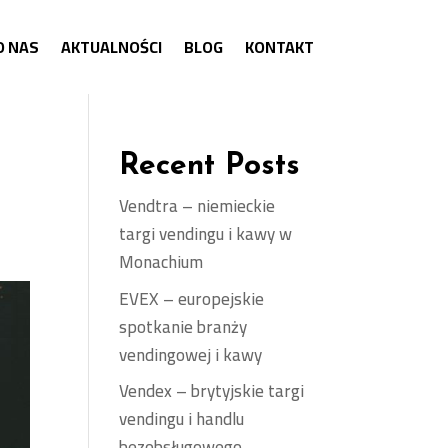
O NAS
AKTUALNOŚCI
BLOG
KONTAKT
Recent Posts
Vendtra – niemieckie
targi vendingu i kawy w
Monachium
EVEX – europejskie
spotkanie branży
vendingowej i kawy
Vendex – brytyjskie targi
vendingu i handlu
bezobsługowego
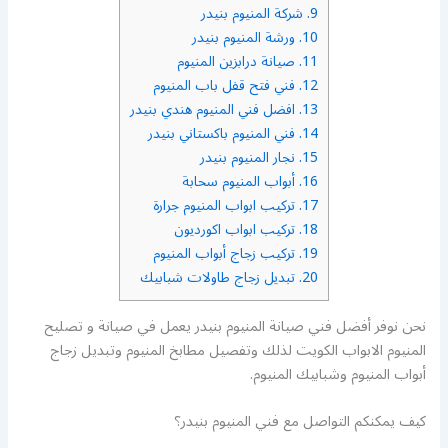
9.
شركة المنيوم بنيدر
10.
ورشة المنيوم بنيدر
11.
صيانة درابزين المنيوم
12.
فني فتح قفل باب المنيوم
13.
افضل فني المنيوم هندي بنيدر
14.
فني المنيوم باكستاني بنيدر
15.
نجار المنيوم بنيدر
16.
أبواب المنيوم سحابة
17.
تركيب ابواب المنيوم جرارة
18.
تركيب ابواب اكورديون
19.
تركيب زجاج أبواب المنيوم
20.
تبديل زجاج طاولات شبابيك
نحن نوفر أفضل فني صيانة المنيوم بنيدر يعمل في صيانة و تصليح
المنيوم الابواب الكويت لذلك وتفصيل مطابخ المنيوم وتبديل زجاج
أبواب المنيوم وشبابيك المنيوم.
كيف يمكنكم التواصل مع فني المنيوم بنيدر؟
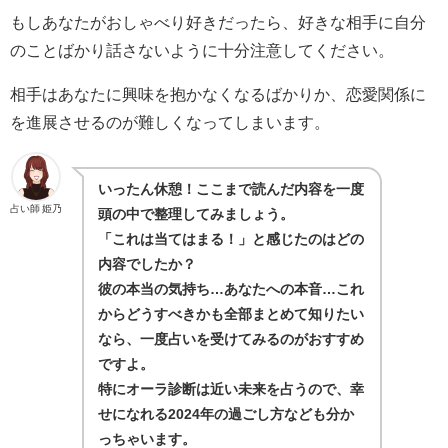
もしあなたがおしゃべり好きだったら、好きな相手に自分
のことばかり話さないように十分注意してください。
相手はあなたに興味を抱かなくなるばかりか、恋愛関係に
を進展させるのが難しくなってしまいます。
いったん休憩！ここまで読んだ内容を一度
占い師 姫乃
頭の中で整理してみましょう。
「これは当てはまる！」と感じたのはどの
内容でしたか？
彼の本当の気持ち…あなたへの本音…これ
からどうすべきかも全部まとめて知りたい
なら、一度占いを受けてみるのがおすすめ
ですよ。
特にオーラ診断は近い未来を占うので、幸
せになれる2024年の過ごし方なども分か
っちゃいます。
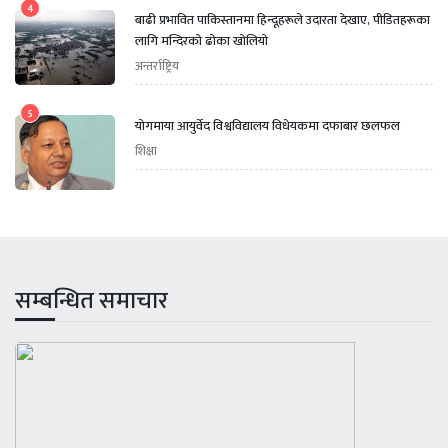
4
बाढी प्रभावित पाकिस्तानमा हिन्दूहरूले उदारता देखाए, पीडितहरूका
लागि मन्दिरको ढोका खोलियो
अन्तर्राष्ट्रिय
5
योगमाया आयुर्वेद विश्वविद्यालय विधेयकमा दफाबार छलफल
शिक्षा
सम्बन्धित समाचार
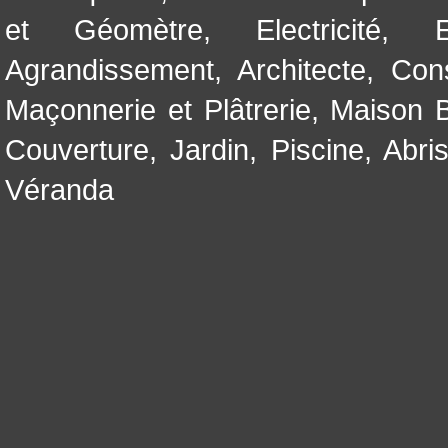
et Géomètre
,
Electricité
,
Agrandissement
,
Architecte
,
Con
Maçonnerie et Plâtrerie
,
Maison B
Couverture
,
Jardin
,
Piscine, Abri
Véranda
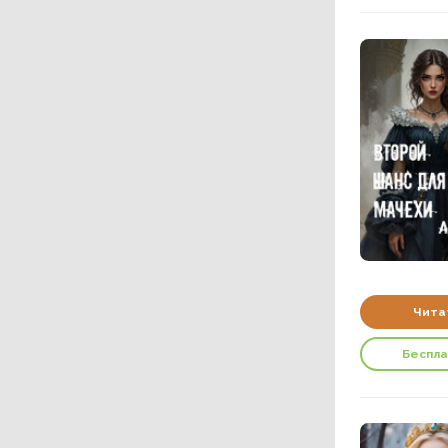
Чита
Беспл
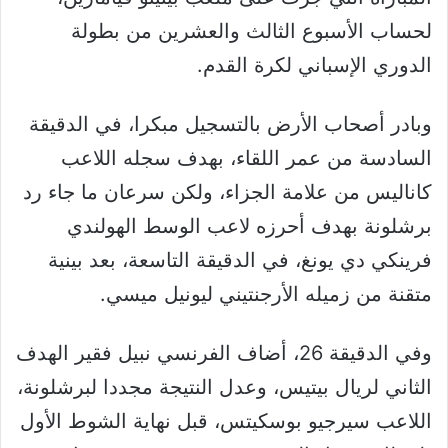
لحساب الأسبوع الثالث والعشرين من بطولة
الدوري الإسباني لكرة القدم.
وبادر أصحاب الأرض بالتسجيل مبكرا، في الدقيقة
السادسة من عمر اللقاء، بهدف سجله اللاعب
كاناليس من علامة الجزاء، ولكن سرعان ما جاء رد
برشلونة بهدف أحرزه لاعب الوسط الهولندي
فرينكي دي يونغ، في الدقيقة التاسعة، بعد بينية
متقنة من زميله الأرجنتيني ليونيل ميسي.
وفي الدقيقة 26، أضاف الفرنسي نبيل فقير الهدف
الثاني لريال بيتيس، وعدل النتيجة مجددا لبرشلونة،
اللاعب سيرجيو بوسكيتس، قبل نهاية الشوط الأول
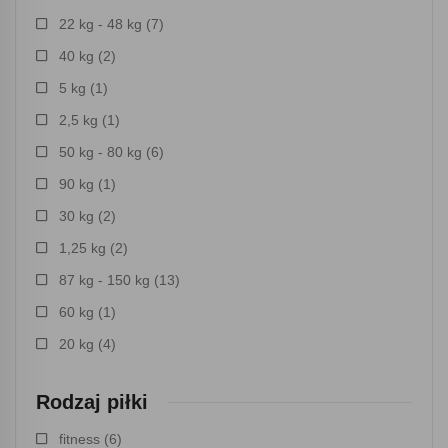
22 kg - 48 kg
(7)
40 kg
(2)
5 kg
(1)
2,5 kg
(1)
50 kg - 80 kg
(6)
90 kg
(1)
30 kg
(2)
1,25 kg
(2)
87 kg - 150 kg
(13)
60 kg
(1)
20 kg
(4)
Rodzaj piłki
fitness
(6)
__________________________________________________
Goal of the exercise :: Extract every line of the entries above that contains the string "بهدف", treating matches as case-sensitive.

Reply to the task ::
السادسة من عمر اللقاء، بهدف سجله اللاعب
برشلونة بهدف أحرزه لاعب الوسط الهولندي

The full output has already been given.